- Task prompt:
Whenever a line of the records below contains the word "lines", copy that line.

(Collected data entries)
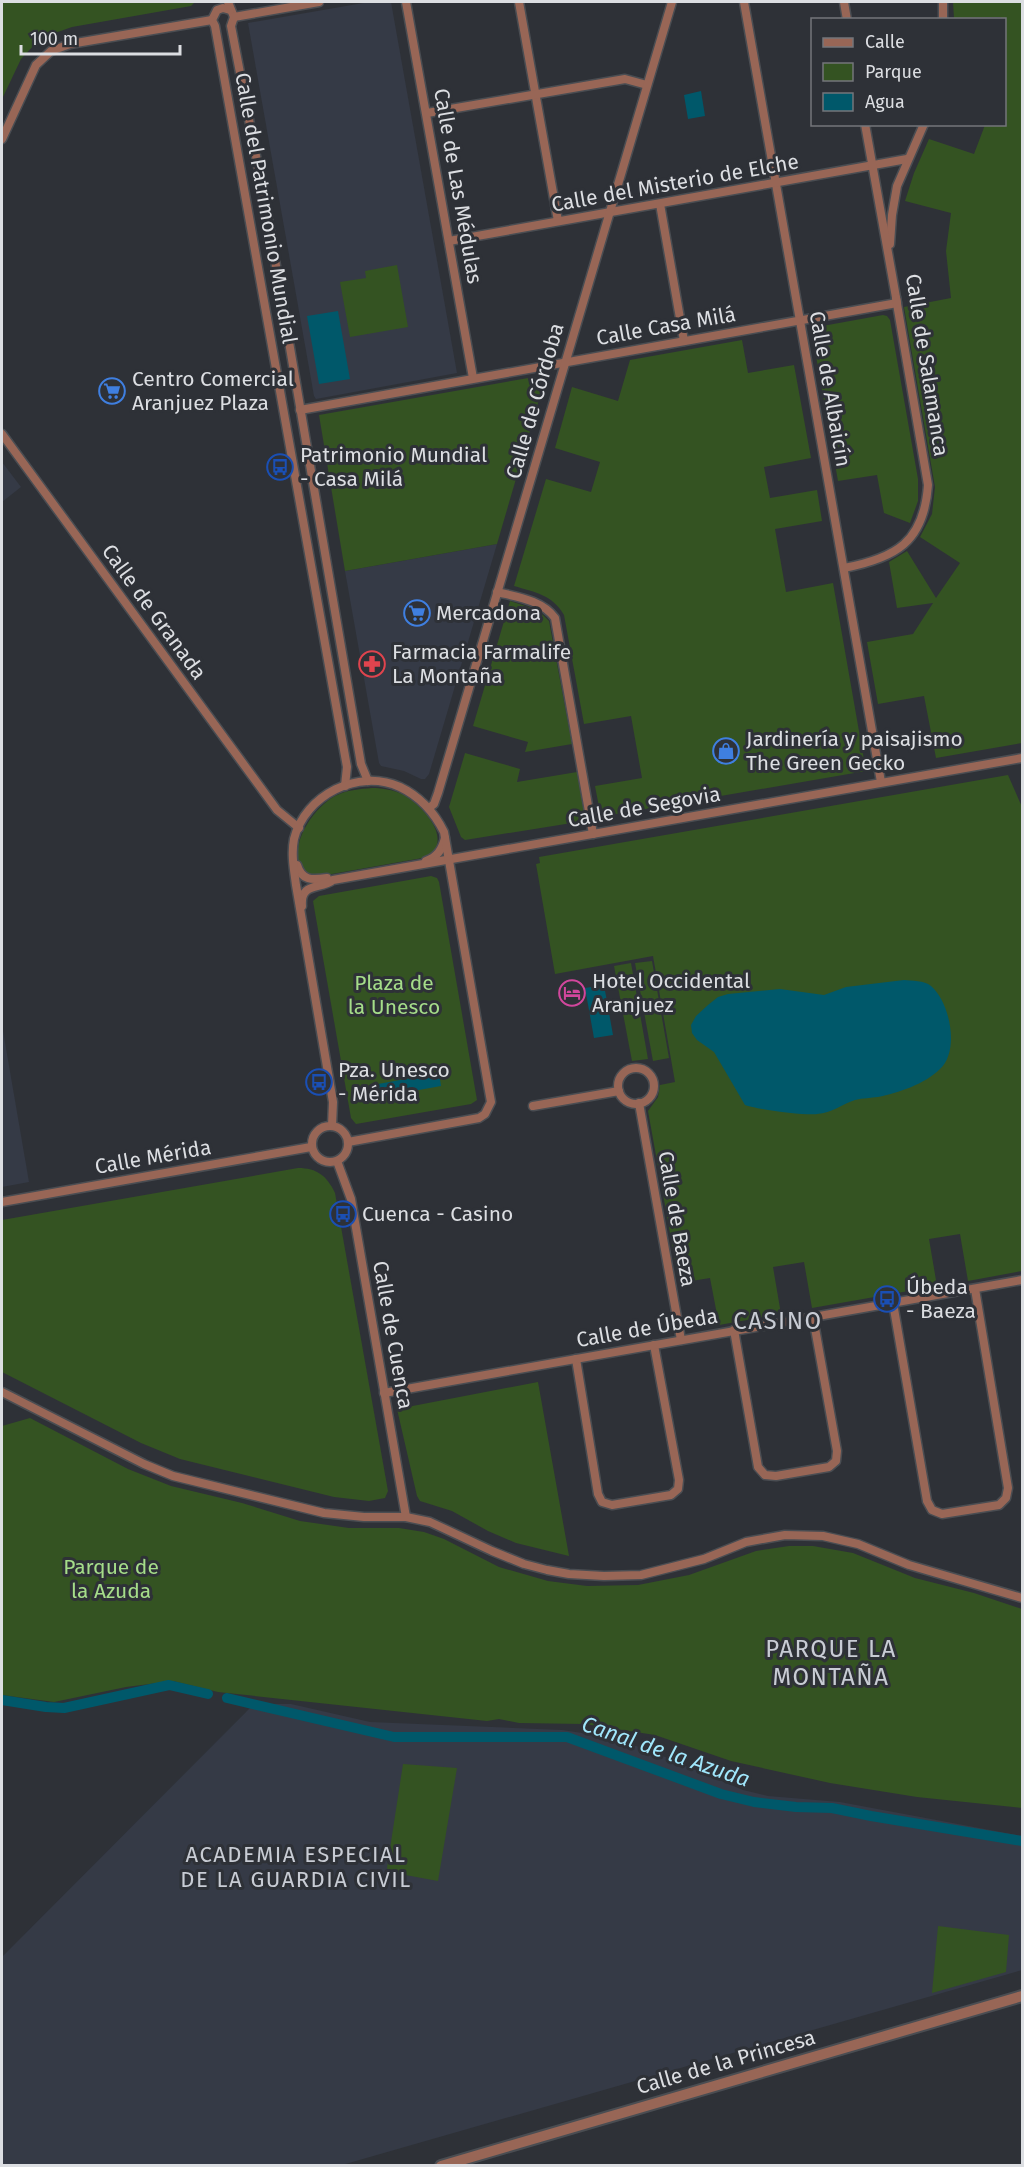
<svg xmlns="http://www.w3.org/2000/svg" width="1024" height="2167" font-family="'Fira Sans',sans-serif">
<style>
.built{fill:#353a46}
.green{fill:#345322}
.water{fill:#00586a}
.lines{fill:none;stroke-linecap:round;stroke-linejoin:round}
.canal{stroke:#00586a;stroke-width:10}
.minor-casing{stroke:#4a4d52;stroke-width:11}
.tertiary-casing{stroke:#4a4d52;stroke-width:14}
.minor{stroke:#986656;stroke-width:8}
.tertiary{stroke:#986656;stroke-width:10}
.labels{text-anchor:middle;stroke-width:6;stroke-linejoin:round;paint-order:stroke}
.street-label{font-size:21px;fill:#dcdee2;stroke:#2e3137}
.poi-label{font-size:21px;fill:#dcdee2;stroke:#2e3137;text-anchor:start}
.park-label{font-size:21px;fill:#a5dd89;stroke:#2e3137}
.water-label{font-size:22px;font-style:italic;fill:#a0e6fb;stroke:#2e3137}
.neighbourhood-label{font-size:22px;letter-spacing:1.5px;fill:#c8ccd4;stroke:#2e3137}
.quarter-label{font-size:24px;letter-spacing:1.5px;fill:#c8ccd4;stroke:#2e3137}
</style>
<rect width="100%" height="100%" fill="#2e3137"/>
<g class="built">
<polygon points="369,2 391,2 457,373 316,399 314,396 248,23"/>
<polygon points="2,462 21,487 2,502"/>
<polygon points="497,544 429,774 425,779 421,779 404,771 381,766 379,763 345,571"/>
<polygon points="2,1025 29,1182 2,1187"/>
<polygon points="254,1704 291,1704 370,1722 562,1730 609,1737 651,1751 743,1790 768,1796 840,1802 1022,1836 1022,1970 342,2165 2,2166 2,1957"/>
</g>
<g class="green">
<polygon points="2,2 193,2 194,3 191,6 72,27 52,34 35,44 21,59 2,99"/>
<polygon points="953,2 1022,2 1022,743 936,758 924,696 878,704 867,642 913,634 933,603 897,608 889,562 907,551 936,598 960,563 920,537 932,514 935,487 904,307 951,298 946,251 951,213 905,201 914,173 929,139 974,154 985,125 1004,124 1004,20 1001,19 1001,17 954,18"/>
<polygon points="397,265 408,327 350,337 340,282 366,278 365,271"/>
<polygon points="883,315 887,316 890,320 918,479 918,501 910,523 884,513 877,475 838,481 812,333 817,327"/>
<path d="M742,340L748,373L794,365L811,458L764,467L770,498L817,490L822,521L775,529L786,592L833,583L866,771L605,816L600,812L595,786L642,778L631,716L584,724L564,615C553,595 534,592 514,586L546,479L591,492L600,462L555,448L572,387L618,401L630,360Z"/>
<polygon points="534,377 541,379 543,386 497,544 345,571 319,415"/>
<polygon points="510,601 538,610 549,621 572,744 525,752 528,742 473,726"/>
<polygon points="465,753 520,769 517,782 577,772 584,813 583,818 578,822 465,840 461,837 449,807"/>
<polygon points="1008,775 1022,807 1022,1271 968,1281 960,1234 929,1239 937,1286 812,1308 804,1262 773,1267 781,1314 719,1325 710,1278 679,1283 648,1111 658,1097 660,1085 675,1082 653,956 555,974 536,864 540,863 539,857"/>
<path d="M372,788C383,788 394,790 404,795C422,805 454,839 428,857L315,877L307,875C305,871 300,867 299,863C292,839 315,807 335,796C347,790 359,789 372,788Z"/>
<polygon points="431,876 437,878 439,882 477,1100 471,1104 356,1124 351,1118 313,901 319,896"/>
<polygon points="652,961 669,1058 653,1061 635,963"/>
<polygon points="631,963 648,1059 632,1061 614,966"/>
<path d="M298,1168C317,1168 327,1176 335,1193L388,1491L385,1498L369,1501L334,1497L180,1459L141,1443L2,1372V1220Z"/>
<polygon points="538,1382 569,1556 516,1543 488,1531 452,1511 420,1501 417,1496 397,1409"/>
<polygon points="30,1418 128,1469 171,1486 242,1503 300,1521 349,1528 399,1528 424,1532 444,1539 499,1567 548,1581 587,1586 638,1585 689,1575 756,1551 789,1546 813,1546 853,1553 915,1578 974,1593 1022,1609 1022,1808 917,1797 830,1783 731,1761 655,1735 584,1724 519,1723 499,1719 487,1721 218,1692 173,1681 126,1687 54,1702 2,1695 2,1426"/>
<polygon points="403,1764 457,1768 438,1881 389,1872 387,1868"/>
<polygon points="938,1926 1009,1935 1006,1972 932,1993"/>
</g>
<g class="water">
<polygon points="701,91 705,116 688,119 684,95"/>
<polygon points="338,311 350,379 319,384 307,316"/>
<path d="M904,980C912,981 924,980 931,986C950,1002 960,1051 940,1069C925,1084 898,1093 878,1097C871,1098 863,1098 855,1100C842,1104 832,1113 817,1114C807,1116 755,1109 745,1105L714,1052L697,1040L692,1033L691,1025L696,1016L708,1005L718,997L728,994L780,989L824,995L846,987Z"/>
<polygon points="604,985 613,1035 594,1038 585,988"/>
<polygon points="439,1073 441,1086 380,1097 378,1084"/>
</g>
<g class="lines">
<g class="canal">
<polyline points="227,1698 394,1737 567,1737 721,1794 754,1802 796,1807 832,1808 871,1816 1022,1841"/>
<polyline points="2,1700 46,1707 64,1708 169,1685 208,1694"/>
</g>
<g class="minor-casing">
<g id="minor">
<polyline points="228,2 234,17 231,26 267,213 361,764 368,781"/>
<polyline points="406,2 473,378"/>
<polyline points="519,2 558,221"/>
<polyline points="744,2 881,782"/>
<polyline points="844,2 847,20"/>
<polyline points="943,2 943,20"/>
<polyline points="230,10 223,8 217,10 212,20 215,26 347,767 345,786"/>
<polyline points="234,17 319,2"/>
<polyline points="427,113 625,79 647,85"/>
<polyline points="2,139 36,65 51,51 70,44 212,20"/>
<polyline points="660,204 684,341"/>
<polyline points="449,241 907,159"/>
<polyline points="890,244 892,215 897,186 924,124"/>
<polyline points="300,410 897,303 865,124"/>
<polyline points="2,434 277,810 299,828"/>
<path d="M844,568C896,558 924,542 928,485L896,298"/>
<path d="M497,592C517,597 542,600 555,618L593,834"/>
<polyline points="429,808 434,804 438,793 672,2"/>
<path d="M426,861C437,857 442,850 445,838"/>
<path d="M297,865C302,881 312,880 327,878"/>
<path d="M302,906C300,882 320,890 333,880L1022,758"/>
<circle cx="636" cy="1086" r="18"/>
<polyline points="639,1103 681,1340"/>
<polyline points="533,1106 619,1091"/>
<circle cx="330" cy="1144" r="18"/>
<path d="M332,1126L333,1102L296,885C294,870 291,854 294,839C305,795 358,768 400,787C421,797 434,812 444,832L491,1102L485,1114L479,1118L348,1142"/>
<polyline points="337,1161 351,1199 406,1517"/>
<polyline points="2,1202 311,1147"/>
<polyline points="893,1303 927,1501 932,1510 942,1514 999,1505 1006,1498 1008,1488 975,1289"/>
<polyline points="734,1330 758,1467 765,1475 776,1476 829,1467 836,1461 837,1451 813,1317"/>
<polyline points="576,1359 598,1494 602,1502 612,1505 671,1495 678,1489 679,1480 654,1345"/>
<polyline points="2,1392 144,1464 173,1476 324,1513 364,1517 406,1517 430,1522 492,1551 524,1564 547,1570 569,1574 604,1576 641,1575 704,1559 746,1542 785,1535 823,1536 858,1544 909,1565 1022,1598"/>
<polyline points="384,1393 1022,1280"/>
</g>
</g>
<g class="tertiary-casing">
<polyline id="tertiary" points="441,2166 1022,1996"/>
</g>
<use href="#minor" class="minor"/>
<use href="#tertiary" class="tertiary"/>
</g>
<defs>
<g id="supermarket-ring" transform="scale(1.35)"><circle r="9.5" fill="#2e3137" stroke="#3f7fe0" stroke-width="1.5"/><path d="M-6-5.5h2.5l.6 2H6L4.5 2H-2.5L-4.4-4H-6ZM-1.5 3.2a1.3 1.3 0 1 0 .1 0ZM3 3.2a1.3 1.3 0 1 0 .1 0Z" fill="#3f7fe0"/></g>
<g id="bus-ring" transform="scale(1.35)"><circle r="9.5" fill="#2e3137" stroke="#1a4fb4" stroke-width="1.5"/><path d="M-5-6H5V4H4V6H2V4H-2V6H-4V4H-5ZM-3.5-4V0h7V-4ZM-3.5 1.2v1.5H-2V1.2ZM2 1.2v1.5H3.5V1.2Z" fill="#1a4fb4"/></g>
<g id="pharmacy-ring" transform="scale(1.35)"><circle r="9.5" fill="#2e3137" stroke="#e0444e" stroke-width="1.5"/><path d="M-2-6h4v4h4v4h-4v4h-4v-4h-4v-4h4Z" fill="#e0444e"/></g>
<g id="shop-ring" transform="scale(1.35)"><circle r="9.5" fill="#2e3137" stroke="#3f7fe0" stroke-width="1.5"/><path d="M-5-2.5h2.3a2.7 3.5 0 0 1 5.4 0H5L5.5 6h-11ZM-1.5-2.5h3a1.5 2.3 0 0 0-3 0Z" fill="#3f7fe0"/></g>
<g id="hotel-ring" transform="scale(1.35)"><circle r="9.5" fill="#2e3137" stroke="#d1479c" stroke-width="1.5"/><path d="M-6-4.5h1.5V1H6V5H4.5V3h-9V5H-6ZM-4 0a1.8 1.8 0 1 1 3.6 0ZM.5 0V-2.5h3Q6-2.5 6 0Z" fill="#d1479c"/></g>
</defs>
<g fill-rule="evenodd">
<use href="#supermarket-ring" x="112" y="391"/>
<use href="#bus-ring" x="280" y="467"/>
<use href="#supermarket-ring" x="417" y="613"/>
<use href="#pharmacy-ring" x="372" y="664"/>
<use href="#shop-ring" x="726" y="751"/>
<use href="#hotel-ring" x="572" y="993"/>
<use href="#bus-ring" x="319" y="1082"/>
<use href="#bus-ring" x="343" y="1214"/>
<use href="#bus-ring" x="887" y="1299"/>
</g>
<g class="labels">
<g class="street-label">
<text transform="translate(675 183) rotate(-10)" y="7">Calle del Misterio de Elche</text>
<text transform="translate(458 186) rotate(80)" y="7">Calle de Las Médulas</text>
<text transform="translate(266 208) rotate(80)" y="7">Calle del Patrimonio Mundial</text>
<text transform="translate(666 326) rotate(-10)" y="7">Calle Casa Milá</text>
<text transform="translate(927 365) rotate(81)" y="7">Calle de Salamanca</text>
<text transform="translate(830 389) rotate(80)" y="7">Calle de Albaicín</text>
<text transform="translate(535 401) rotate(-74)" y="7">Calle de Córdoba</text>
<text transform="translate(154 612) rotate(54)" y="7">Calle de Granada</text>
<text transform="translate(644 807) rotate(-10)" y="7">Calle de Segovia</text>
<text transform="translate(153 1157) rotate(-10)" y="7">Calle Mérida</text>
<text transform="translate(677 1219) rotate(80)" y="7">Calle de Baeza</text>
<text transform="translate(647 1328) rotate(-10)" y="7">Calle de Úbeda</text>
<text transform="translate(393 1335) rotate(80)" y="7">Calle de Cuenca</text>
<text transform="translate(726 2062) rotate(-16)" y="7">Calle de la Princesa</text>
</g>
<g class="poi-label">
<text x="132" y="386">Centro Comercial<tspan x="132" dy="24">Aranjuez Plaza</tspan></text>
<text x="300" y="462">Patrimonio Mundial<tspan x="300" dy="24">- Casa Milá</tspan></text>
<text x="436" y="620">Mercadona</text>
<text x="392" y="659">Farmacia Farmalife<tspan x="392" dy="24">La Montaña</tspan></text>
<text x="746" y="746">Jardinería y paisajismo<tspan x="746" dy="24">The Green Gecko</tspan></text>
<text x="592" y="988">Hotel Occidental<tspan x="592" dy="24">Aranjuez</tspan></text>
<text x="338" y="1077">Pza. Unesco<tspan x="338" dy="24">- Mérida</tspan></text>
<text x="362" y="1221">Cuenca - Casino</text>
<text x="906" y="1294">Úbeda<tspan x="906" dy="24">- Baeza</tspan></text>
</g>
<g class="park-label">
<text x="394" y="990">Plaza de<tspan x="394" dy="24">la Unesco</tspan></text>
<text x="111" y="1574">Parque de<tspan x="111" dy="24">la Azuda</tspan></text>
</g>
<g class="water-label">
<text transform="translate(666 1751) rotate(19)" y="8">Canal de la Azuda</text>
</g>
<g class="neighbourhood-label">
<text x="296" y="1862">ACADEMIA ESPECIAL<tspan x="296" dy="25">DE LA GUARDIA CIVIL</tspan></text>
</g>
<g class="quarter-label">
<text x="778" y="1329">CASINO</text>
<text x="831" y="1657">PARQUE LA<tspan x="831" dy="28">MONTAÑA</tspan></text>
</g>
</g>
<rect width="1024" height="2167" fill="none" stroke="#dcdee2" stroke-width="6"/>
<rect x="811" y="18" width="195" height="108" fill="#2e3137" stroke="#74767b" stroke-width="1.5"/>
<rect x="823" y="38" width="30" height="9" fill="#986656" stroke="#74767b" stroke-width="1.5"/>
<text x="865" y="48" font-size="18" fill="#dcdee2">Calle</text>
<rect x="823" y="63" width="30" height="18" fill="#345322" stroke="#74767b" stroke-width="1.5"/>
<text x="865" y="78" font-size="18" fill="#dcdee2">Parque</text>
<rect x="823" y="93" width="30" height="18" fill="#00586a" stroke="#74767b" stroke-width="1.5"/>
<text x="865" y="108" font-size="18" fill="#dcdee2">Agua</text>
<path d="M21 45v9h159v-9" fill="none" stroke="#dcdee2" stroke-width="3"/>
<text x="30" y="45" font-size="18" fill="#dcdee2" stroke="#2e3137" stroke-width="4.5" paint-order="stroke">100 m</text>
</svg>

- Solution:
.lines{fill:none;stroke-linecap:round;stroke-linejoin:round}
<g class="lines">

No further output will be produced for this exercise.